Tasks for this exercise =>
1: Check each statement against the passage on regular expressions for tagged person names, and answer yes or no for each, quoting the exact words of the passage that decide it.
(a) A period in the pattern has to be escaped with a backslash.
(b) With the pattern that does not yet handle grouping, Henry/PERSON Hicks/PERSON is treated as one person name.
(c) After the modification, each matching term must be followed by a comma.
2: Carry on the passage on regular expressions for tagged person names from the point where it stops.

Passage to read =>

########################################

That is better, but it is missing the middle initial in forms like Frank N. Meyer. So we have to say we want to match either alphabetical characters or a period. Now pattr looks like the following. (Because the period is a special character in regular expressions we have to escape it with a backslash.)

([[:alpha:]]|\.)*/PERSON

That looks pretty good. The next problem is a bit more subtle. If we stick with the pattern that we have now, it is going to treat Henry/PERSON Hicks/PERSON as two separate person names, rather than grouping them together. What we need to capture is the idea that a string of words tagged with /PERSON are clumped together to form a larger unit. First we modify pattr so that each matching term is followed either by whitespace or by an end of line character.

([[:alpha:]]|\.)*/PERSON([[:space:]]|$)

The last step is to indicate that one or more of these words tagged with /PERSON makes up a personal name. Our final pattern is as follows.

########################################

Dataset content =>

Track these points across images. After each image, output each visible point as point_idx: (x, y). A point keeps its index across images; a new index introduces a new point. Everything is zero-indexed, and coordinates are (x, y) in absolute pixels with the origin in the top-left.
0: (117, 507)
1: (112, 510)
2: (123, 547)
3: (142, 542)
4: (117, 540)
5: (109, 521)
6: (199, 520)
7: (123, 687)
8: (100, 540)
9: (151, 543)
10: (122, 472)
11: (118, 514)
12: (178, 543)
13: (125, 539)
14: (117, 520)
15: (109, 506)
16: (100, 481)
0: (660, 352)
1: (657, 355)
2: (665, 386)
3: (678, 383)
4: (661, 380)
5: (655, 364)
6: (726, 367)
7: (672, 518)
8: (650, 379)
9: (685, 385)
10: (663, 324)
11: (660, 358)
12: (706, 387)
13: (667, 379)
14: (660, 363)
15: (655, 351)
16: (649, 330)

########################################

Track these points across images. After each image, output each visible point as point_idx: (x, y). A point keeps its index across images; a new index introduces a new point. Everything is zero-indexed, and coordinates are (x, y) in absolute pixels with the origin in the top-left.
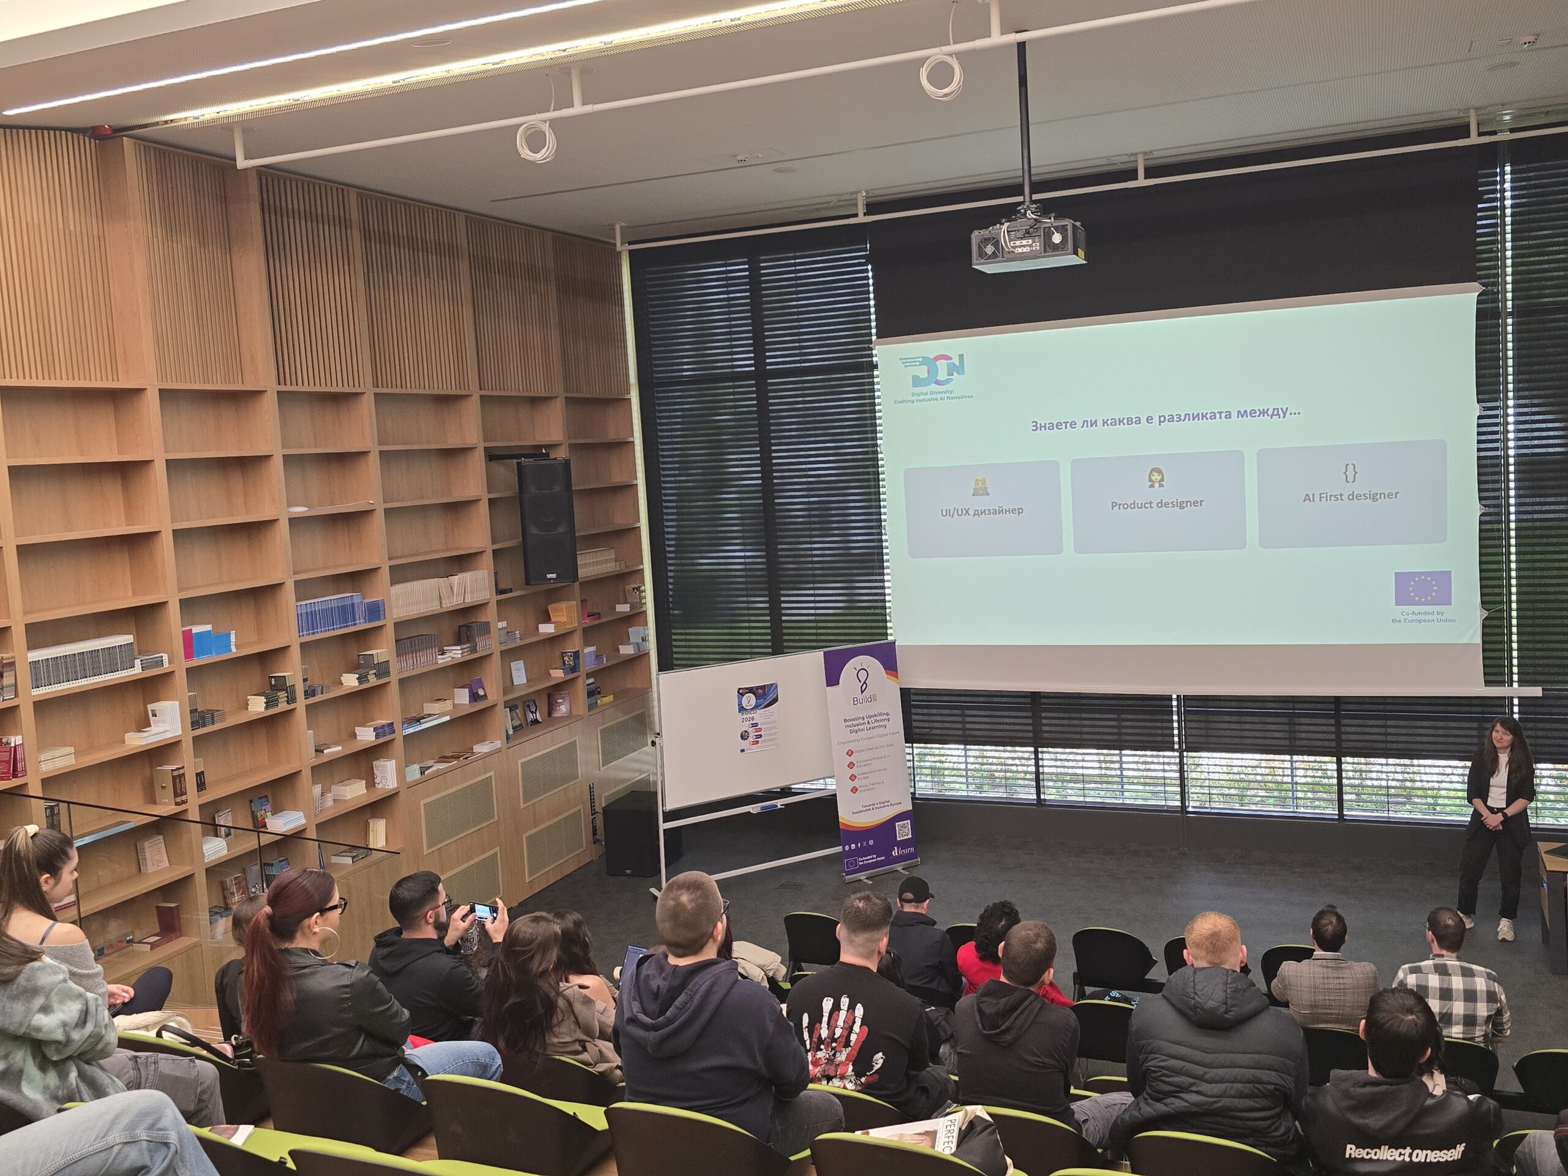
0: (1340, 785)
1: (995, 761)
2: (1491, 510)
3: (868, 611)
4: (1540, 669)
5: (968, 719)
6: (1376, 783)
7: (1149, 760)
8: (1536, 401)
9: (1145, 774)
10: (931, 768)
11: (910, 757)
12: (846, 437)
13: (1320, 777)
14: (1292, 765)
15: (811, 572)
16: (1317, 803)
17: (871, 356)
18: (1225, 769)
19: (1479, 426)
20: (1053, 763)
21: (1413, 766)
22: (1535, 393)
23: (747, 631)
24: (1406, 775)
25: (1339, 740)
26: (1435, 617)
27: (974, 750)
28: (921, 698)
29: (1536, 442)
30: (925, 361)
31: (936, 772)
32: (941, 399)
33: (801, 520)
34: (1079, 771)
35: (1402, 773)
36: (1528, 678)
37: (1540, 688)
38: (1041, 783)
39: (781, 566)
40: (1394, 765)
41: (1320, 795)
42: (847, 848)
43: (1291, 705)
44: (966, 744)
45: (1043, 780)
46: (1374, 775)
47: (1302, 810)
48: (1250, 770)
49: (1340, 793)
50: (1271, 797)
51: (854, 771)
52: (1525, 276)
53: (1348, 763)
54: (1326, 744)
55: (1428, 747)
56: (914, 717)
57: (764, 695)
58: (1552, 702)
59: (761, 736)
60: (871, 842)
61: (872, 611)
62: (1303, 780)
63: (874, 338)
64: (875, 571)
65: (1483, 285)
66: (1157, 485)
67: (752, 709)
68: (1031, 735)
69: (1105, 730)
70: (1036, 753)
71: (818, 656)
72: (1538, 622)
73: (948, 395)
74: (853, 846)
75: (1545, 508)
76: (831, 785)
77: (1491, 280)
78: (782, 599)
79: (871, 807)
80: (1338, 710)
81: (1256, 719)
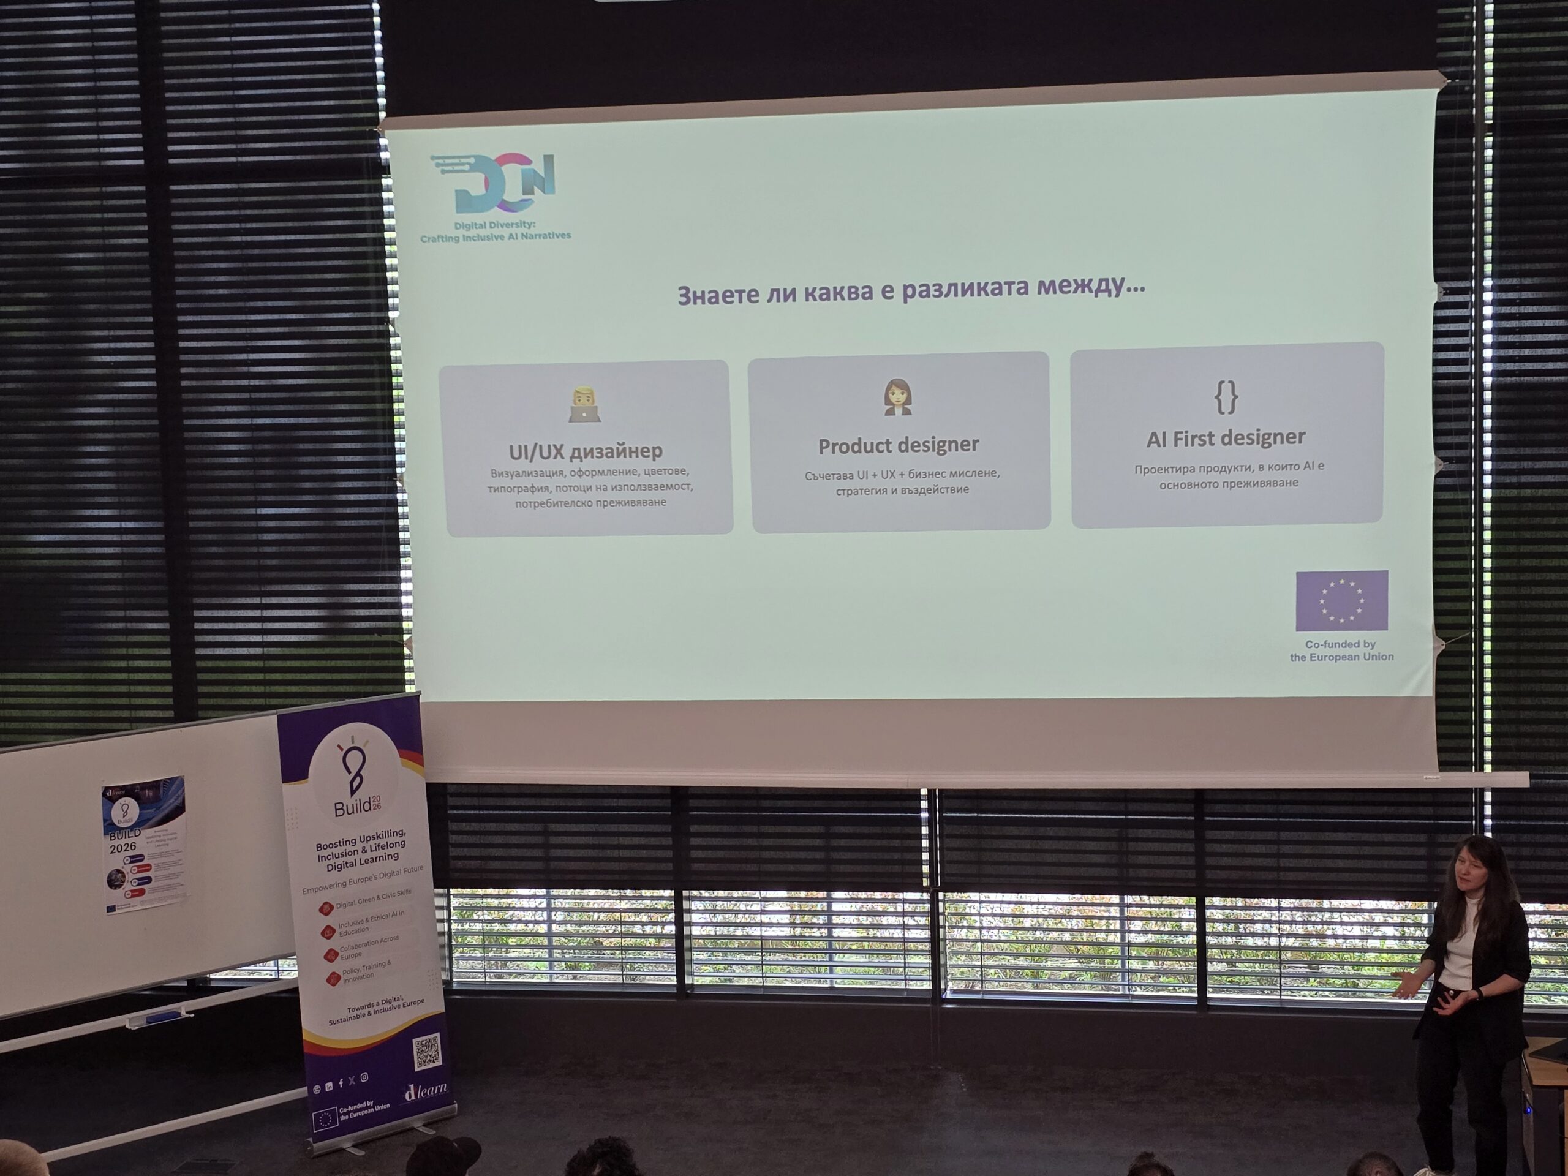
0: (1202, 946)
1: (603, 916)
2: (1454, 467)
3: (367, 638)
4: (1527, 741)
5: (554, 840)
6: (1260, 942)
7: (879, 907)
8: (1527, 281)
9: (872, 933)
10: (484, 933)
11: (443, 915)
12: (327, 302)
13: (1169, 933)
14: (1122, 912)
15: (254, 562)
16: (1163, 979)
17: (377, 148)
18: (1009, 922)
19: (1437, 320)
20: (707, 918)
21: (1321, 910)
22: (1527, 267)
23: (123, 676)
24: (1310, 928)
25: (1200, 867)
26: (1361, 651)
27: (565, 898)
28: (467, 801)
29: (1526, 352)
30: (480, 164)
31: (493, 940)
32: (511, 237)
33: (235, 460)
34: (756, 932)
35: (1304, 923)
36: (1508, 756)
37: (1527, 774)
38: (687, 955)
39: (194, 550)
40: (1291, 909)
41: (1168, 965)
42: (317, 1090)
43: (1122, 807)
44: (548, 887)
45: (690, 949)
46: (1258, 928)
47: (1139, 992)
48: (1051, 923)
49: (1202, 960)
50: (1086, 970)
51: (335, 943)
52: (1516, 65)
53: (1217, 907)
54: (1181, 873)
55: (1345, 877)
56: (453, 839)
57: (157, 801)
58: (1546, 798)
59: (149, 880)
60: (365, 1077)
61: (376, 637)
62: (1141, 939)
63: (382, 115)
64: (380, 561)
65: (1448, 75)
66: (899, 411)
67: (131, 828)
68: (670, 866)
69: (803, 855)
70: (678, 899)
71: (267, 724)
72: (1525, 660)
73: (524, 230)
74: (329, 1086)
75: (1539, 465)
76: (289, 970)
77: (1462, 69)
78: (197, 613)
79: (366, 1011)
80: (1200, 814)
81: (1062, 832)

########################################

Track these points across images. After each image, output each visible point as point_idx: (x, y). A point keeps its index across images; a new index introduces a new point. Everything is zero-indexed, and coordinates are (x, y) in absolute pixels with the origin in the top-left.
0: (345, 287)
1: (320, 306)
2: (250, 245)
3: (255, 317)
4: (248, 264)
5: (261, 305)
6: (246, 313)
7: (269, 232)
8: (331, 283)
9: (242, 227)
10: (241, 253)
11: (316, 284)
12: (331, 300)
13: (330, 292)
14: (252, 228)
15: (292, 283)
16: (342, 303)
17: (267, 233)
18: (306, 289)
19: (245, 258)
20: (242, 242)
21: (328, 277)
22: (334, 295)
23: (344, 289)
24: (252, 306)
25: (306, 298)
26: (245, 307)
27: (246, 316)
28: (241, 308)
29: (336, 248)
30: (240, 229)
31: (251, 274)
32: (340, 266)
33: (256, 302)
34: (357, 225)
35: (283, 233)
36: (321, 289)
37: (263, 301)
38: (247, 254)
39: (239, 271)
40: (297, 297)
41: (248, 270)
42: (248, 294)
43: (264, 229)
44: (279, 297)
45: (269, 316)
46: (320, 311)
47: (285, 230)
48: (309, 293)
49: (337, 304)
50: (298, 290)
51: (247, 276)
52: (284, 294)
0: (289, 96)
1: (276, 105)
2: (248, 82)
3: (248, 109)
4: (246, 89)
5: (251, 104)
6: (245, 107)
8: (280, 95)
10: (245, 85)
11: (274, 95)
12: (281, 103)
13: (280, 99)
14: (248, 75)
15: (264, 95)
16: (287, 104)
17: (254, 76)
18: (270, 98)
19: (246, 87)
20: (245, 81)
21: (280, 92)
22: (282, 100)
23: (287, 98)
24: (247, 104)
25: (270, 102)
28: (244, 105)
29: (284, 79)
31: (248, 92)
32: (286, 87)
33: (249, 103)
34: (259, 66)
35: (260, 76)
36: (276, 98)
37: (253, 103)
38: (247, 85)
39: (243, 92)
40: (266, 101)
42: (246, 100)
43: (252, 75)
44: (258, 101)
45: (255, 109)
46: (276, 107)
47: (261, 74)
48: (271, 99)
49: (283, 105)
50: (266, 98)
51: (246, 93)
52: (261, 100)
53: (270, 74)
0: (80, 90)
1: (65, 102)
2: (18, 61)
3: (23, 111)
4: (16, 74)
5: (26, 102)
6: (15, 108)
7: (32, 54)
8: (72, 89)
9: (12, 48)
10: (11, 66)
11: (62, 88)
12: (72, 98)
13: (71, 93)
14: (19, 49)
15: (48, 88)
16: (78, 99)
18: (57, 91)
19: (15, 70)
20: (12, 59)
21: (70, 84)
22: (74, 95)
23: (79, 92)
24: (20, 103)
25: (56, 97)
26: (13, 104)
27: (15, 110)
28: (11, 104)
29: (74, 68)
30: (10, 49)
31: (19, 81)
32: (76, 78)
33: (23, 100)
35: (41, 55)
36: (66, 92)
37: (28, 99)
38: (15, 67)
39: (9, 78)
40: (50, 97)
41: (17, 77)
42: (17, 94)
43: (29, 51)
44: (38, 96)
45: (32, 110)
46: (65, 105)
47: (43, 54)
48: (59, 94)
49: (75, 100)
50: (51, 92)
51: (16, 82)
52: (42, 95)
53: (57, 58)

########################################

Responses per task =>
1:
(a) Yes: "Because the period is a special character in regular expressions we have to escape it with a backslash."
(b) No: "it is going to treat Henry/PERSON Hicks/PERSON as two separate person names, rather than grouping them together."
(c) No: "each matching term is followed either by whitespace or by an end of line character."

2:
(([[:alpha:]]|\.)*/PERSON([[:space:]]|$))+

Copy this file to a new file called personpattr.

Extracting a list of personal names and counting them

To make a list of persons in our text, we run egrep with the -o option, which omits everything except the matching pattern. Run the following command and then explore CAT31091908_djvu_ner_pers.txt with less. Note that it includes names like David Fairchild and E. E. Wilson, which is what we wanted.

egrep -o -f personpattr CAT31091908_djvu_ner_clean.txt > CAT31091908_djvu_ner_pers.txt

Next we use a familiar pipeline to create frequency counts for each person labeled in our text.

cat CAT31091908_djvu_ner_pers.txt | sed 's/\/PERSON//g' | sort | uniq -c | sort -nr > CAT31091908_djvu_ner_pers_freq.txt

When we use less to explore this frequency file, we find some things of interest. During OCR, the letter F was frequently mistaken for P (there are about the same number of Pairchilds and Fairchilds, for example, as well as four Prank Meyers.) We also see a number of words which will turn out not to be personal names on closer inspection. Brassica and Pistacia are plant genera, Iris Gardens is likely a place, N. W. of Hsing a direction and S. S. Feng Yang Maru the name of a vessel. But these errors are interesting, in the sense that they give us a bit better idea of what this text might be about. We also see different name forms for the same individual: MeyerFrank Meyer and Frank N. Meyer, as well OCR errors for each.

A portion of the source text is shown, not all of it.